Il y a tout d’abord une sensation d’isolement du à l’impossibilité de communiquer verbalement, ainsi qu’à d’évidentes différences physiques et sociales. J’imagine donc que j’expérimente en partie ce qu’un extra-terrestre pourrait vivre en débarquant sur notre belle planète. Sentiment d’isolement et de privilège. Je déambule, seul occidental parmis la multitude d’Orient.  

Ensuite, et possiblement grâce à une certaine témérité culinaire, j’ai eu l’occasion de constater qu’il existe également une différence de langage entre nos microorganismes occidentaux et leurs homonymes chinois… ma deuxième nuit fut donc plutôt mouvementée! Cependant, j’ai eu le bonheur d’expérimenter l’universalité du langage homéopathique et d’ainsi éviter la purge. 

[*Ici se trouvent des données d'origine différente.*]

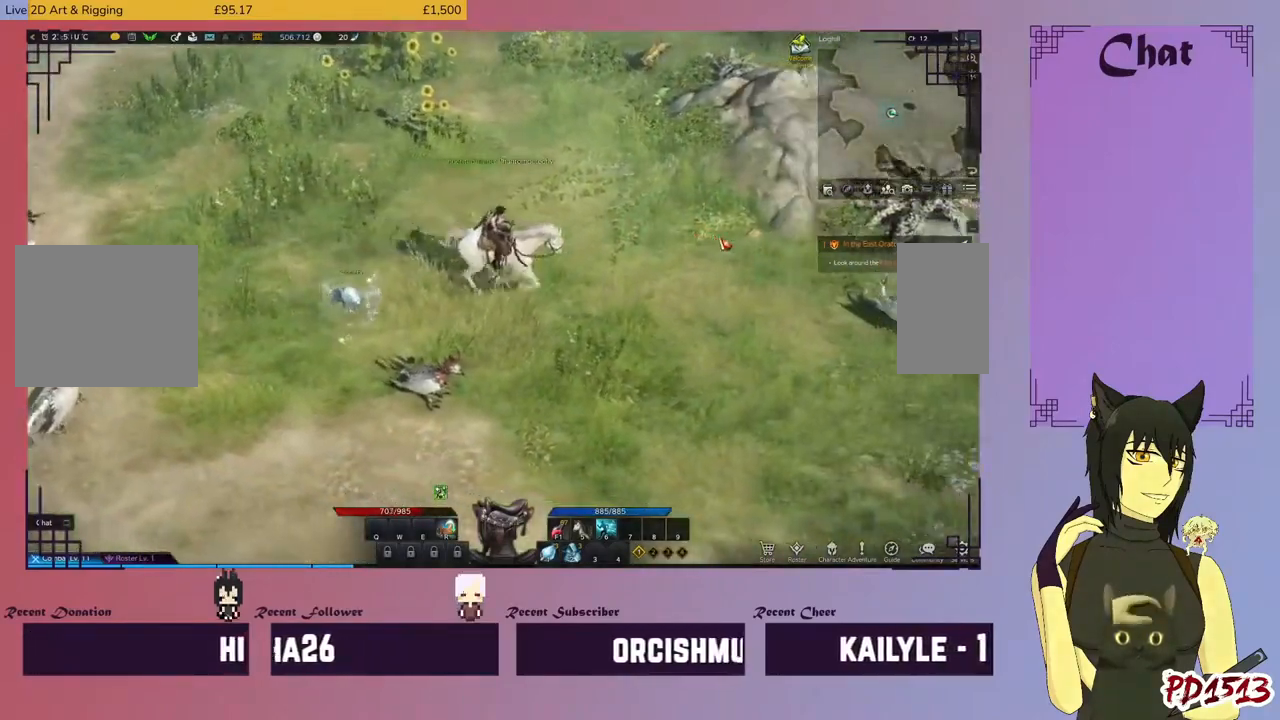
{"keys": ["d"], "mouse": [], "events": []}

Et finalement, il semble que les ordinateurs soient également sensibles aux changements sociaux culturels… en voici le récit : 

Le jour s’était levé froid et pluvieux sur la cité livide. Après quelques déambulations exploratoires à la découverte de mon quartier, j’avais entrepris de démarrer mon ordinateur, centre sensible et vital de mes activités en Chine, afin de me mettre au travail. Ce qui ne devait pas arriver arriva et je vis, avec appréhension, mon compagnon électronique s’éteindre subitement en émettant un filet de fumé blanche, ultime exhalation électro-numérique! N’écoutant que mon instinct de survie, Je priai instamment Wang Zi Yu de localiser le centre de service Compaq le plus près et en moins de deux nous étions en route pour cette opération de sauvetage. Nous arrivâmes au lieu dit, au terme d’un interminable trajet en taxi dans la ville ralentie par la pluie. Le ‘’centre de service Compaq’’ se révéla être un appartement sombre, froid et miteux perdu au cœur de la cité immense. Mon précieux guide m’avoua alors candidement qu’il avait choisi le premier résultat de sa recherche sur le Net, tout simplement… 

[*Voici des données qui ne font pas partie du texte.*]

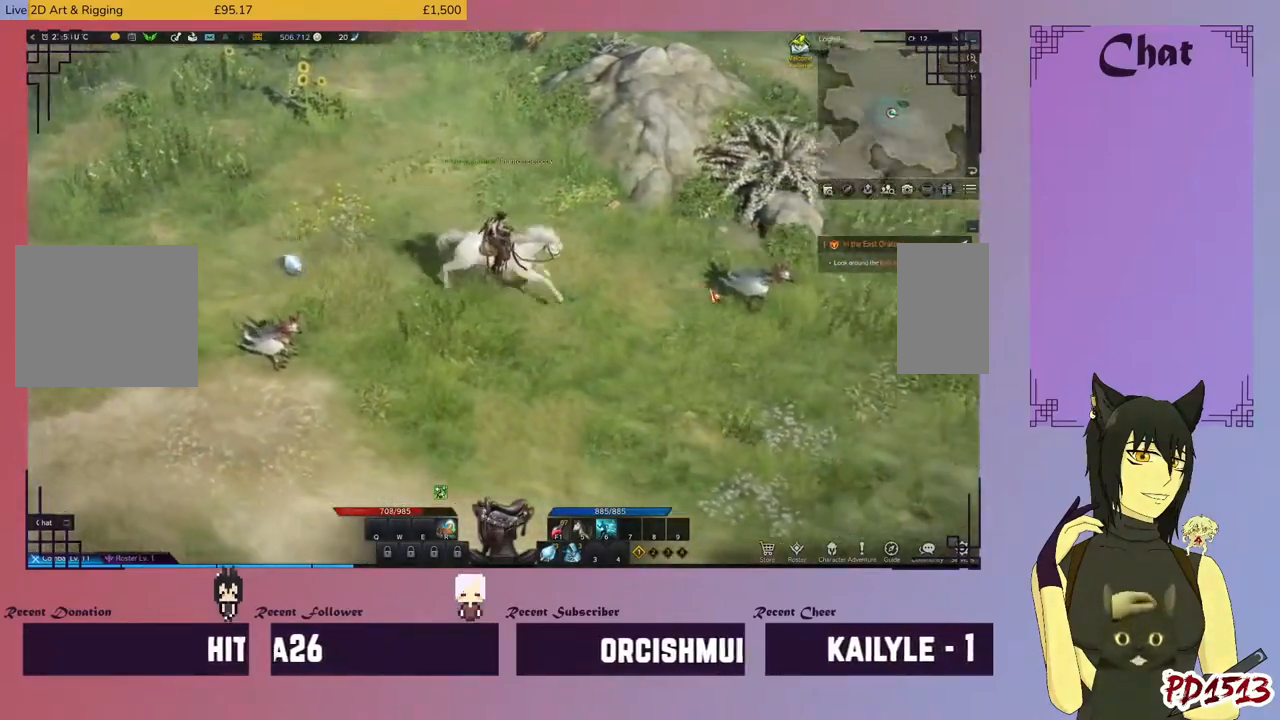
{"keys": ["d"], "mouse": [], "events": []}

Le technicien, pas Compaq du tout, entrepris donc de démonter la bête sous mon regard dubitatif mais néanmoins confiant. (Confiance résignée!) J’expérimentai alors un sentiment de vulnérabilité extrême lorsque je vis mon fidèle compagnon hors circuits, multitude de pièces détachées, gisant sans vie! 

Premier diagnostique : le disque dur (le cœur, l’essentiel) est intact. Ouf! La cause de tous ces émois? Un court-circuit des fils qui relient la base à l’écran. Une fois la solution acceptée et le contrat signé, je retournai vers le centre de la ville, transi et fatigué.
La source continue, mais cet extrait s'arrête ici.